◆ **WHAT YOU WILL DO**
The records that follow are to be given again exactly. Do not carry over any image.
Segment Start: DATA SUPPLIED
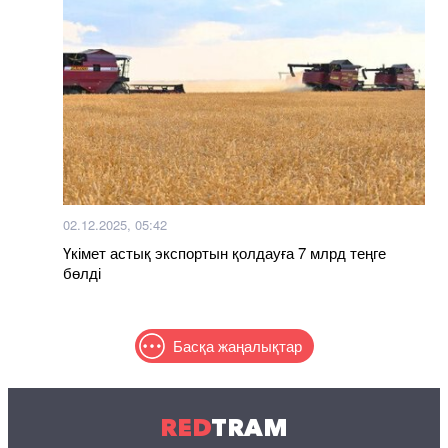
02.12.2025, 05:42
Үкімет астық экспортын қолдауға 7 млрд теңге
бөлді
Басқа жаңалықтар
RED
TRAM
Segment End: DATA SUPPLIED
◆ **ANSWER SECTION**
02.12.2025, 05:42
Үкімет астық экспортын қолдауға 7 млрд теңге
бөлді
Басқа жаңалықтар
RED
TRAM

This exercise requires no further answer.